RapidMiner

0 Likes

Broken backwards compatibility for Join operator on 8.2

Status: Needs Info

We recently discovered a change in functionality of the "Join" operator. In 8.2, joining without a key suddenly throws a user error. In the past we used this functionality to generate cartesian products of example sets (e.g. joining meta data to all examples). Since there is no compatibility level added to the operator, all old processes using this now crash, which is a desaster in deployed scenarios.

 

A compatibility level would be highly appreciated if some fundamental behaviour of any operator is removed or changed.

 

Fun fact: the "Join" operator is still tagged "cartesian" and shows up before "Cartesian Product" in the operator list.

3 Comments (3 New)
Comments
RM Staff

Hi ,

 

you are right that the Join operator should no longer be tagged as Cartesian since empty key attributes are not supported. We will delete this tag for the upcoming 9.0 release.

 

We were not able to reproduce your backwards compatibility problem. Can you please attach a process where Join works without key attributes before 8.2 and not after?

 

Just out of curiosity: Why do you prefer using the Join operator for a cartesian product when the specialised Cartesian Product operator is much faster? Is there a problem with the Cartesian Product operator?

 

Community Manager
Status: Needs Info
 
RM Partner

Hey @gmeier,

thanks for the feedback. Since switching between 7.x and 8.2 always gets my rapidminer account blocked (same problem as described here), I only investigated further today.

 

It seems I missed the changed operater class of the new Join operator. My example process with the old Join operator indeed still works in 8.2, with the operator itself marked as deprecated.
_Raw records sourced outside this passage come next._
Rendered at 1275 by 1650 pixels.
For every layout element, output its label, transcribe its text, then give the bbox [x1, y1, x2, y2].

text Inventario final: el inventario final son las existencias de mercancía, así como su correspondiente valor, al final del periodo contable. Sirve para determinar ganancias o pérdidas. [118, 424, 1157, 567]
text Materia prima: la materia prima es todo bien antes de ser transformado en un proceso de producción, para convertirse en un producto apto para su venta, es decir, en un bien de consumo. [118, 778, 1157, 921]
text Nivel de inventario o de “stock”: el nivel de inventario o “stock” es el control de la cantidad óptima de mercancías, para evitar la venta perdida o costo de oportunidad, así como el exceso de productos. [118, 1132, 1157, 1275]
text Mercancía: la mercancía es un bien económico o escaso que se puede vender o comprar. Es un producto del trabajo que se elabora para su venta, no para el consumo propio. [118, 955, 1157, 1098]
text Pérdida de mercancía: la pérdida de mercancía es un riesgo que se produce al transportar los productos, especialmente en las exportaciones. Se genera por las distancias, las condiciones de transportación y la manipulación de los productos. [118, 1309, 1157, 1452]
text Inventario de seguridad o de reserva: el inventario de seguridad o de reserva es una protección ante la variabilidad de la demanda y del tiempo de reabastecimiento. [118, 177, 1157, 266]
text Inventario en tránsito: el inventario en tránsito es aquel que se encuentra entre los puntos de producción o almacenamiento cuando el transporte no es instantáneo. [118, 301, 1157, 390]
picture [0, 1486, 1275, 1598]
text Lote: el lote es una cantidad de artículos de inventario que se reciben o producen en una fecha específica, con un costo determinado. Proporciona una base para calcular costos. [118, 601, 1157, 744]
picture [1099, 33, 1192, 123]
This invalidates my main concern, so sorry for the fuss.

 

Still, I would really like to be able to use the new Join the way I always did. Having worked a lot with databases, the operation I tried to do was always more of a full outer join, than the mathematical cartesian (or cross join). It also resonated with the rapidminer way of design, to "add" information to a dataset: add specialized information with a "join with id", add general information with a "join without id". Using a different operator would break this mental model for me. For the same reasons I never tried the cartesian operator, so I cannot comment on different speeds.